Carlos había estado en la puerta, escuchando, una leve sonrisa burlona jugando en sus labios. No intervino. No me defendió. Simplemente dejó que mis padres me hicieran pedazos, usando sus amenazas como palanca, un cómplice silencioso en su chantaje emocional.
—Dios, Andrea, ¿por qué no simplemente los mandaste al diablo? —preguntó Karla ahora, su voz tensa por la frustración mientras nos sentábamos en la parte trasera del elegante auto negro de Carlos. Él había insistido en llevarnos a casa, y Karla, siempre pragmática, había aceptado para evitar una escena. Su postura rígida detrás del volante era casi cómica, un marcado contraste con su comportamiento suave anterior.
—No entiendes, Karla —suspiré, frotándome las sienes—. Tú no tienes padres como los míos. No lo habrían "dejado así". Habrían hecho de mi vida un infierno. Habrían ido a la prensa. Habrían destruido todo.
Recordé las innumerables veces que intenté hacerlos sentir orgullosos. Las noches estudiando, las calificaciones perfectas, la prestigiosa firma de diseño de interiores que construí desde cero. Nunca fue suficiente. Solo Carlos, su riqueza, su estatus, parecían satisfacer su codicia insaciable. Él era su "mina de oro", como mi madre lo expresó tan delicadamente. Yo era solo el recipiente.
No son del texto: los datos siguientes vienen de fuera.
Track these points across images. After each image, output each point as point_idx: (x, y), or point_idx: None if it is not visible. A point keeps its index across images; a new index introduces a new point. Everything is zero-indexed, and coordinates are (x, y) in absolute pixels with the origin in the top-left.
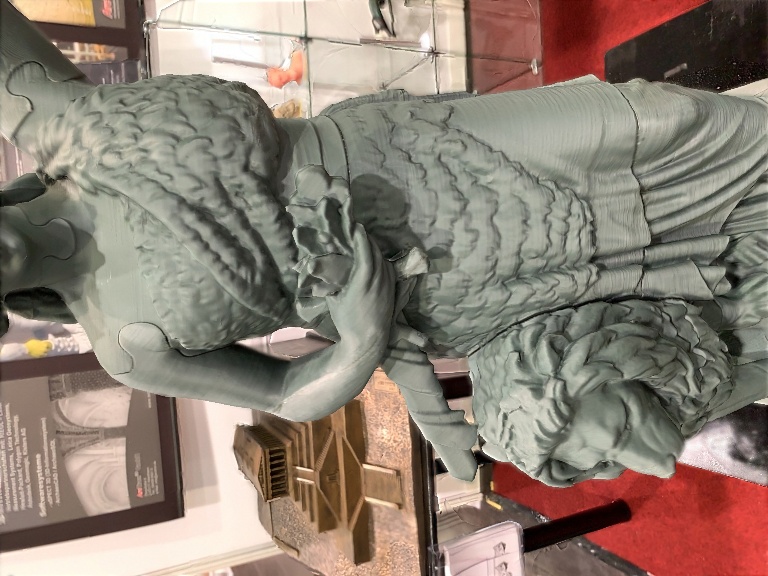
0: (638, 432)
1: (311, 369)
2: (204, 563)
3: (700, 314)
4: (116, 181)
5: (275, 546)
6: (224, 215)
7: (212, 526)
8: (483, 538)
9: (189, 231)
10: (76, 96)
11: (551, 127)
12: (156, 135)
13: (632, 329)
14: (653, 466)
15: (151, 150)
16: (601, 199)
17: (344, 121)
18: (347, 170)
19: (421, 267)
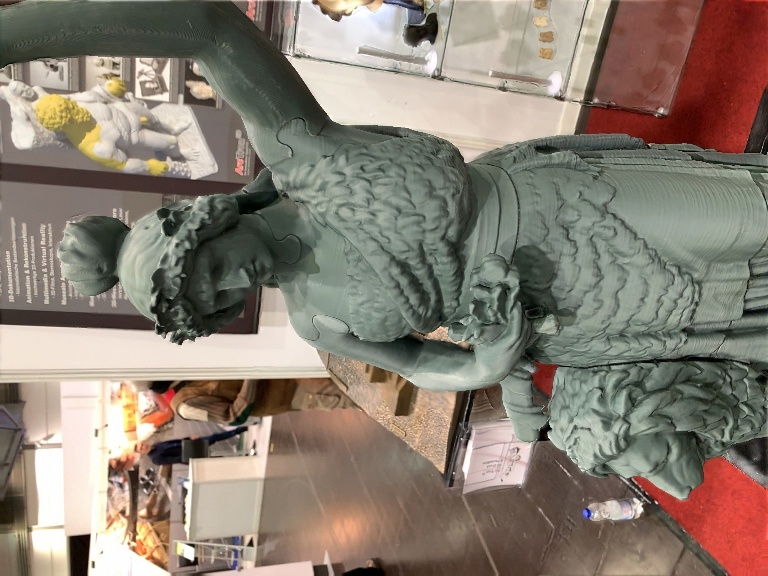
0: (671, 465)
1: (443, 364)
2: (265, 371)
3: (757, 377)
4: (347, 231)
5: (325, 371)
6: (419, 269)
7: (277, 344)
8: (506, 427)
9: (393, 281)
10: (326, 152)
11: (693, 228)
12: (385, 206)
13: (696, 393)
14: (673, 491)
15: (379, 216)
16: (712, 283)
17: (523, 189)
18: (516, 239)
19: (552, 331)
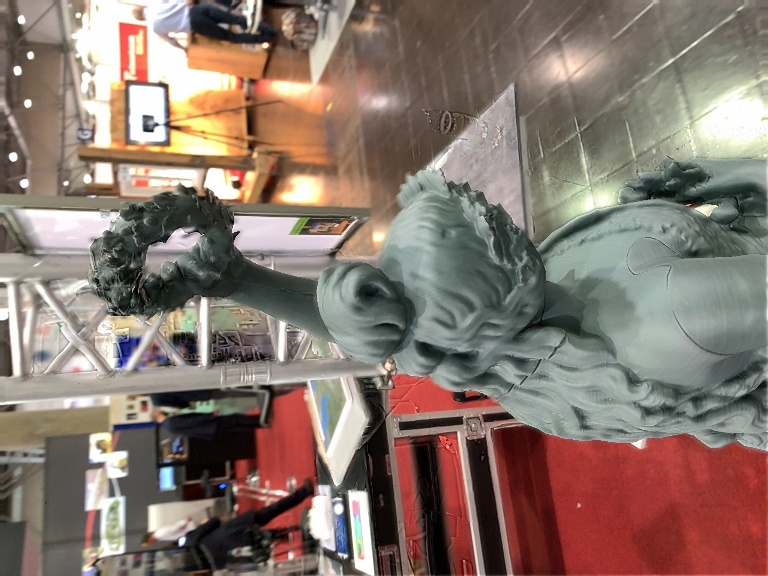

—Me prometió el mundo, ¿sabes? —murmuré, las palabras sabiendo amargas—. Antes de la boda. Dijo que había encontrado a su alma gemela. Que me protegería de todo, incluso de mi propia familia.
Karla se burló.
—Y qué gran trabajo hizo.
Mi memoria vagó hacia una noche fría de invierno, poco después de casarnos. Había llegado tarde a casa de un proyecto, exhausta. Carlos ya estaba en la cama. Cuando intenté acurrucarme cerca, él se estremeció.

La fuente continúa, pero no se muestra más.